Lo Faso and Ferracuti contains the following statement on the substantive nature of limitation periods:
[17] The defendants argue that the prejudice caused by the expiry of the limitation period makes the amendments untenable. The Supreme Court of Canada has held limitation periods are fundamentally substantive, and not procedural in nature. In para. 35 of Castillo v. Castillo, 2005 SCC 83 (CanLII), [2005] 3 S.C.R. 870, Justice Bastarache, in a separate yet concurring decision with the majority, held that “limitation periods have the effect of cancelling the substantive rights of plaintiffs, and of vesting a right in defendants not be sued in such cases…” Justice Bastarache referred also to the decision of Justice La Forest in Tolofson v. Jensen, [1994] 3 S.C.R. 1002 (SCC), where he stated that limitation periods are, by the very nature, substantive as they determine the rights of both of the parties in a cause of action. As Justice La Forest explained, “they destroy the right of the plaintiff to bring suit and vest a right in the defendant to be free from suit”.
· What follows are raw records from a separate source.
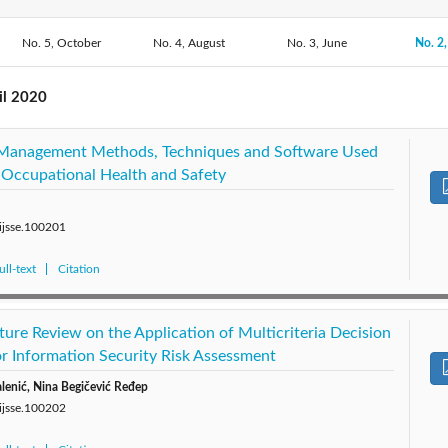
2020: Vol. 10
No. 5, October
No. 4, August
2019: Vol. 9
2018: Vol. 8
No. 3, June
2017: 
No. 2,
2015: Vol. 5
2014: Vol. 4
2013: Vol. 3
2012: 
il 2020
k Management Methods, Techniques and Software Used
 Occupational Health and Safety
/ijsse.100201
ll-text
Citation
ture Review on the Application of Multicriteria Decision
 Information Security Risk Assessment
lenić, Nina Begičević Ređep
/ijsse.100202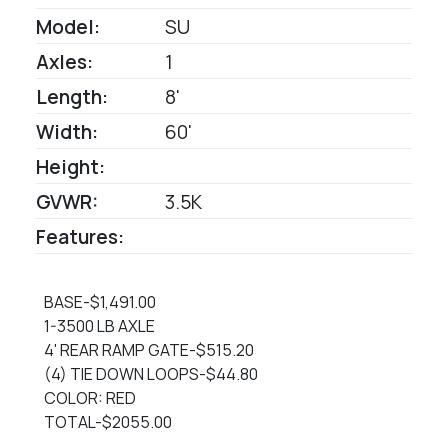
Model:
SU
Axles:
1
Length:
8'
Width:
60'
Height:
GVWR:
3.5K
Features:
BASE-$1,491.00
1-3500 LB AXLE
4' REAR RAMP GATE-$515.20
(4) TIE DOWN LOOPS-$44.80
COLOR: RED
TOTAL-$2055.00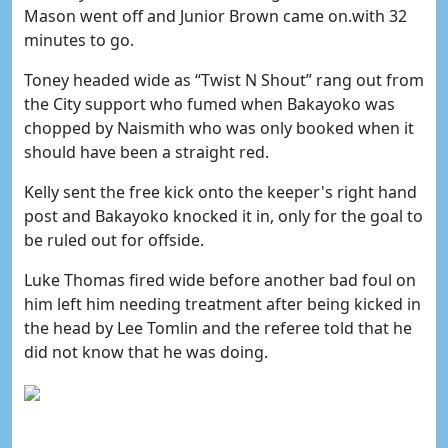
Mason went off and Junior Brown came on.with 32
minutes to go.
Toney headed wide as “Twist N Shout” rang out from
the City support who fumed when Bakayoko was
chopped by Naismith who was only booked when it
should have been a straight red.
Kelly sent the free kick onto the keeper's right hand
post and Bakayoko knocked it in, only for the goal to
be ruled out for offside.
Luke Thomas fired wide before another bad foul on
him left him needing treatment after being kicked in
the head by Lee Tomlin and the referee told that he
did not know that he was doing.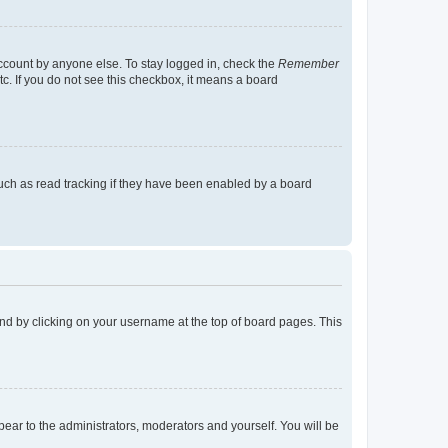
account by anyone else. To stay logged in, check the
Remember
tc. If you do not see this checkbox, it means a board
uch as read tracking if they have been enabled by a board
found by clicking on your username at the top of board pages. This
ppear to the administrators, moderators and yourself. You will be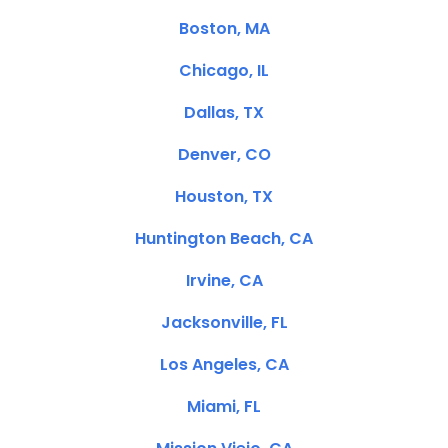
Boston, MA
Chicago, IL
Dallas, TX
Denver, CO
Houston, TX
Huntington Beach, CA
Irvine, CA
Jacksonville, FL
Los Angeles, CA
Miami, FL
I don’t think this is correct law in Ontario. At common law, limitation periods are procedural so that the expiry of a limitation period is a procedural bar to asserting a cause of action, but doesn’t extinguish the cause of action. The Limitations Act arguably recognises this implicitly:
Conflict of laws
23 For the purpose of applying the rules regarding conflict of laws, the limitations law of Ontario or any other jurisdiction is substantive law.
This provision is only necessary if the limitations law of Ontario is otherwise procedural.
To be fair, all of this is largely academic outside of conflicts . I’ve been involved in just one case in the last five years where the impact of an expired limitation period mattered.